Add marked.js to your layout:
<script src="https://cdn.jsdelivr.net/npm/marked/marked.min.js"></script>
One caveat: marked.parse() runs on every token. For responses under a few thousand words, this is fast enough. For longer responses, debounce the parsing with requestAnimationFrame to reduce layout thrashing.
When wire:stream breaks
wire:stream works on localhost. Then you deploy and nothing streams. The entire response appears at once after the AI finishes generating.

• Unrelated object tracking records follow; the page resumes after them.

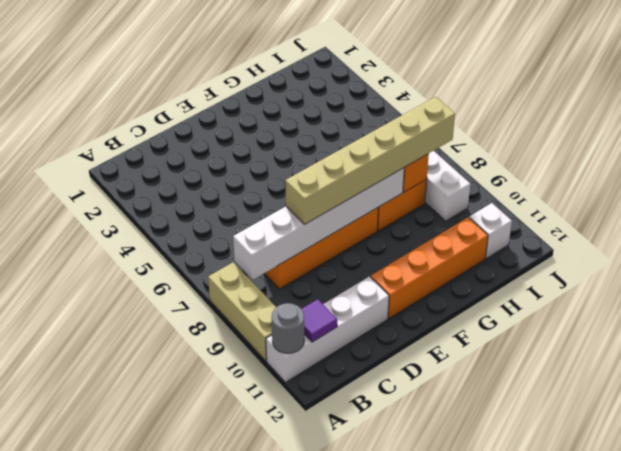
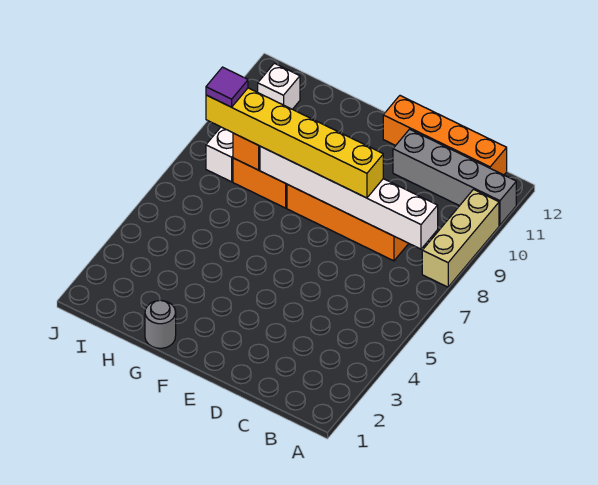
white brick A11:D11 level 1 -> grey brick A11:D11 level 1
grey round brick A11 level 2 -> grey round brick G1 level 1
purple tile B11 level 2 -> purple tile I8 level 4
tan brick D8:I8 level 3 -> yellow brick D8:I8 level 3
orange brick E11:H11 level 1 -> orange brick B12:E12 level 1

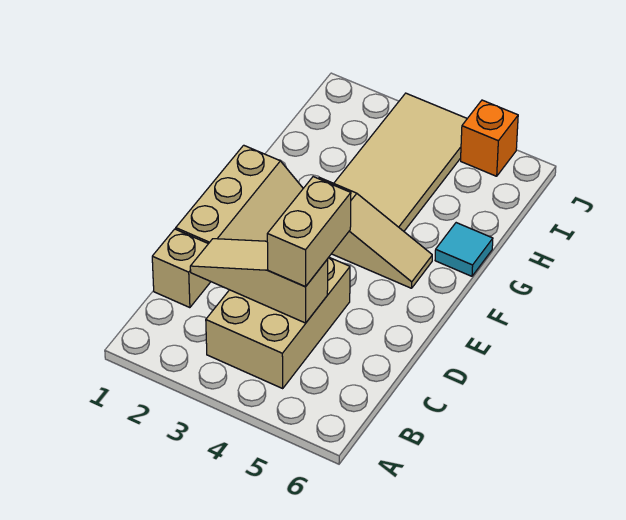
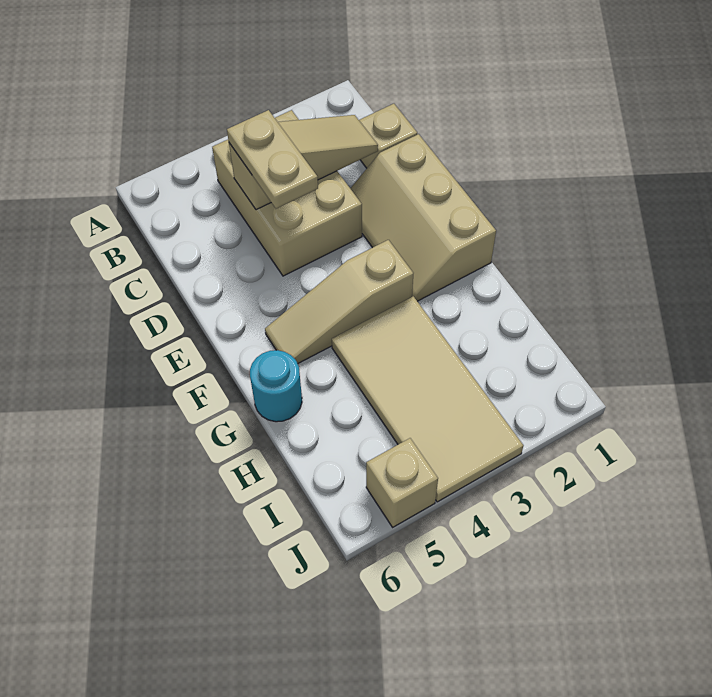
tan brick C4:D4 level 3 -> tan plate C4:D4 level 3
cyan tile G6 level 1 -> cyan round brick G6 level 1
orange brick J5 level 1 -> tan brick J5 level 1

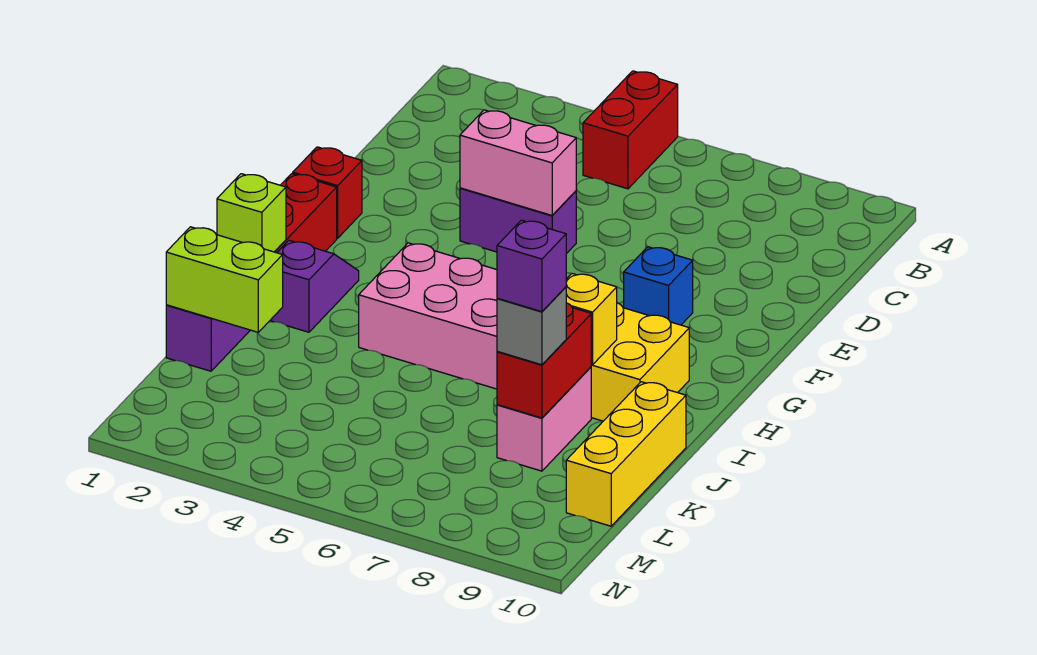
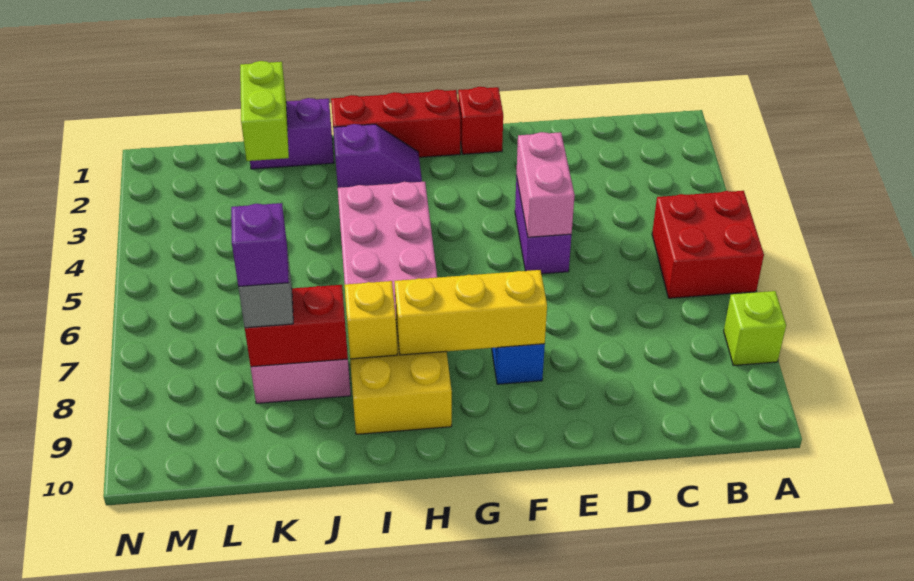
red brick A5:B5 level 1 -> red brick A5:B6 level 1
lime brick I1 level 2 -> lime brick A8 level 1
yellow brick J10:L10 level 1 -> yellow brick F8:H8 level 2

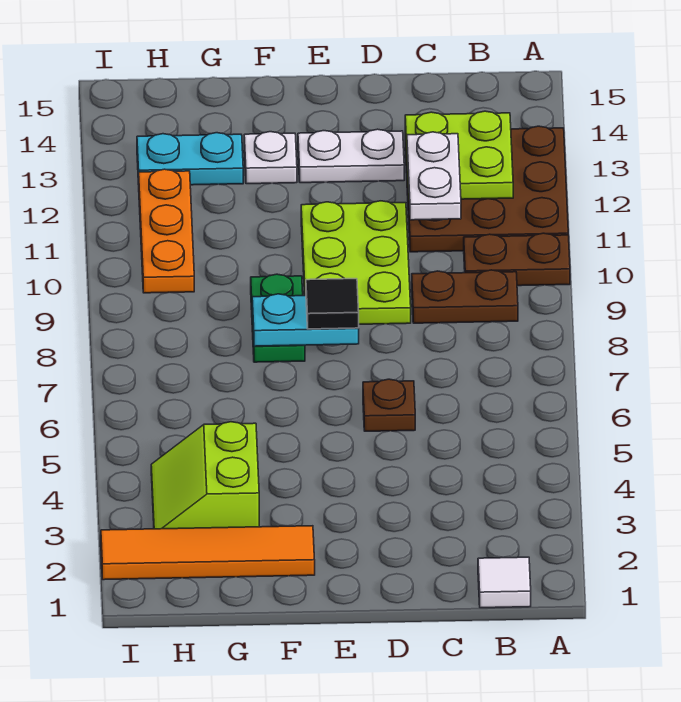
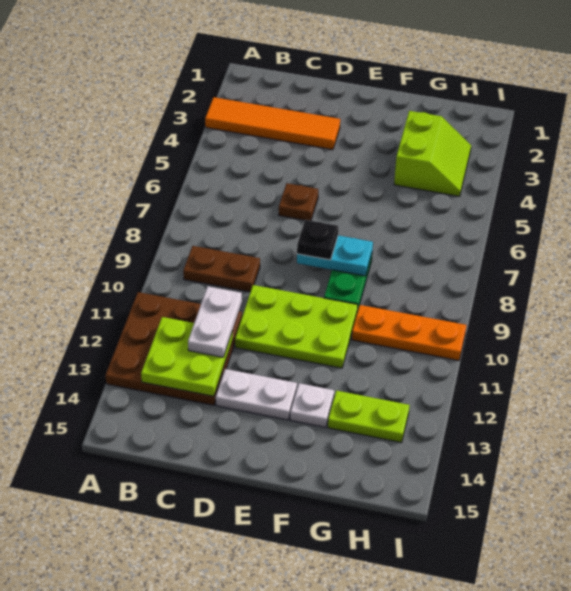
brown plate A10:B10 level 1 -> none
white tile B1 level 1 -> none
lime plate D9:E11 level 1 -> lime plate D10:F11 level 1
black tile E8 level 3 -> black plate E8 level 3
orange tile F2:I2 level 1 -> orange tile A3:D3 level 1
cyan plate G13:H13 level 1 -> lime plate G13:H13 level 1
orange plate H10:H12 level 1 -> orange plate G10:I10 level 1

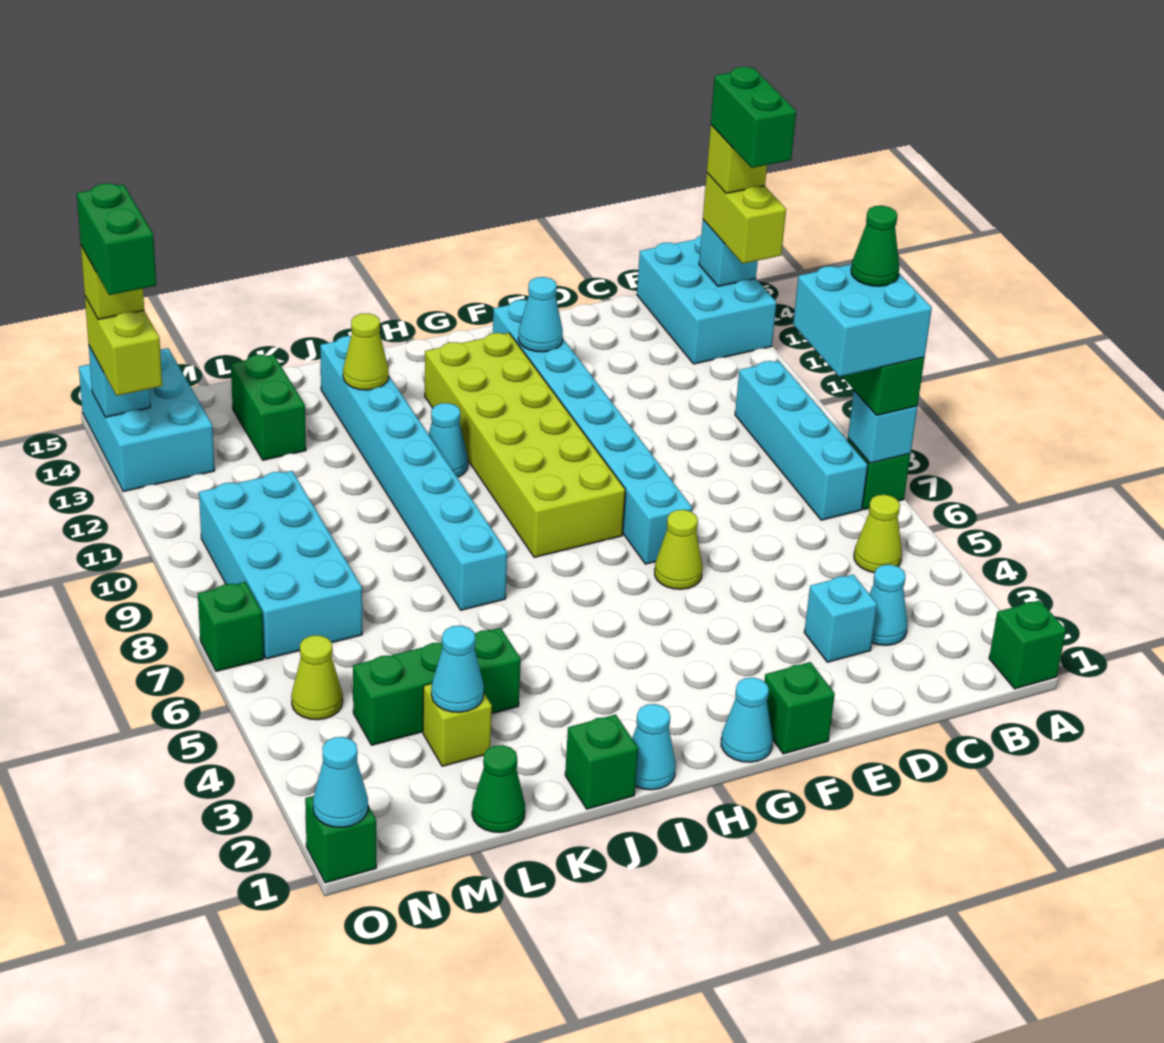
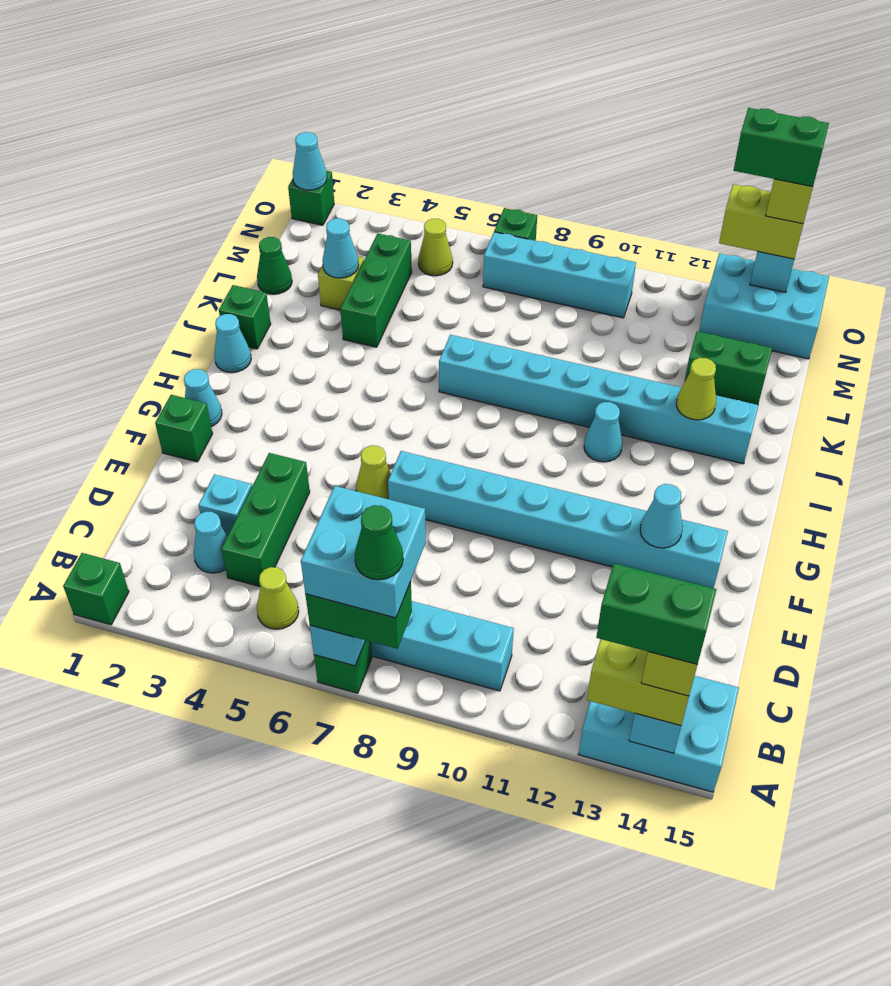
none -> green brick C4:E4 level 1
lime brick G8:H13 level 1 -> none
cyan brick M7:N10 level 1 -> cyan brick N7:N10 level 1

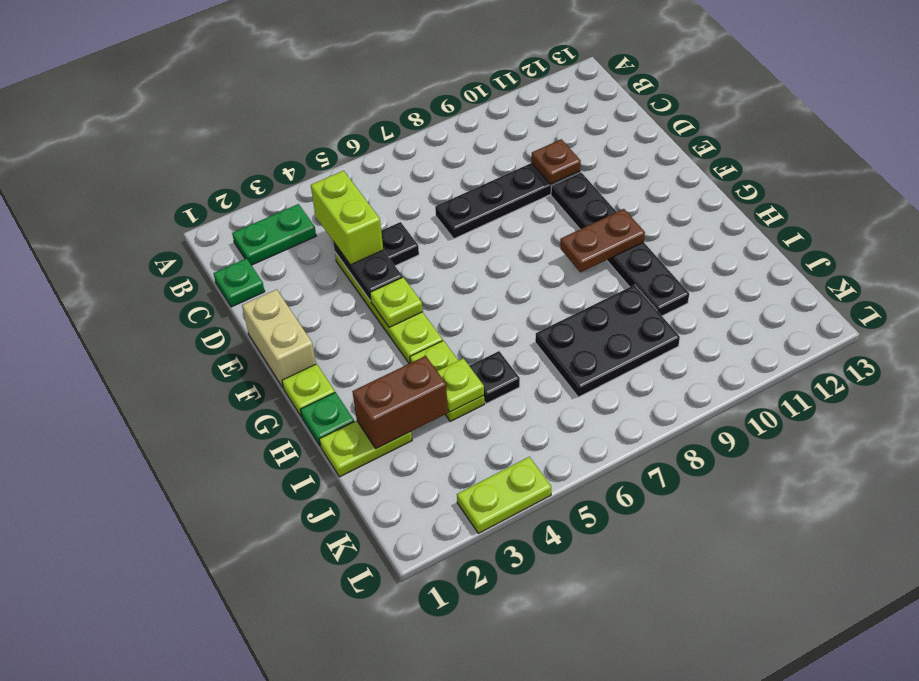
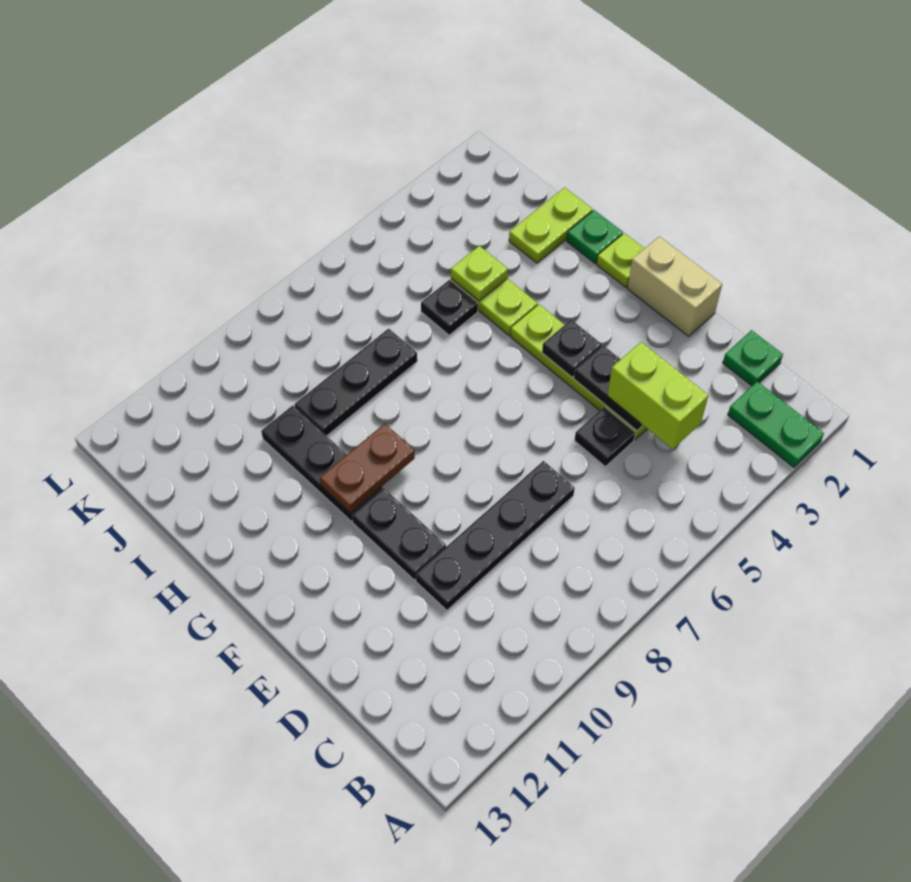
green plate B2:B3 level 1 -> green plate A2:B2 level 1
brown plate D10 level 2 -> none
lime plate F4 level 2 -> black plate F4 level 2
brown brick I2:I3 level 2 -> none
black plate I7:J9 level 1 -> black plate I7:I9 level 1
lime plate L3:L4 level 1 -> none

Here are the usual suspects and their fixes.
Apache with PHP-FPM buffers chunked responses by default. Flush output buffers at the start of your streaming method:
public function ask()
{
while (ob_get_level()) {
ob_end_flush();
}
// ... rest of your streaming code
}
Nginx buffers proxied responses. Disable it in your server block:
location / {
proxy_buffering off;
add_header X-Accel-Buffering no;
}
The SDK sets X-Accel-Buffering: no on streaming responses already. Some Nginx configs override application headers. If tokens still arrive all at once, add the directive to the server block directly.
Laravel Octane does not support wire:stream. If you run Octane, use the SDK’s broadcastOnQueue() with Laravel Reverb instead:
use Illuminate\Broadcasting\Channel;
ChatAssistant::make()
->continue($this->conversationId, as: $user)
->broadcastOnQueue($prompt, new Channel("chat.{$user->id}"));
Then listen for events in your component with Laravel Echo. Different architecture, same result.
PHP execution time defaults to 30 seconds. A long AI response can exceed that. The set_time_limit(300) call in ask() handles this, but make sure your PHP-FPM pool config doesn’t override it with a lower max_execution_time.
symfony/http-foundation v7.3 has a bug that truncates streamed responses. If you see responses cut off mid-sentence, pin to v7.2:
composer require "symfony/http-foundation:~7.2.0"
What you’ve built
A chat component that streams AI responses in real time and persists conversations across sessions. Markdown renders as tokens arrive. It survives production deployment.
Switch providers by adding one attribute to your agent:
use Laravel\Ai\Attributes\Provider;
use Laravel\Ai\Enums\Lab;
#[Provider(Lab::Anthropic)]
class ChatAssistant implements Agent, Conversational
{
// everything else stays the same
}
No OpenAI client to swap out. No response format to rewrite.
The SDK handles conversation persistence, message loading, and provider abstraction. You handle the UI.
Build on it. Add tool calling. Add file attachments. Add a typing indicator. You’ve handled the hard part.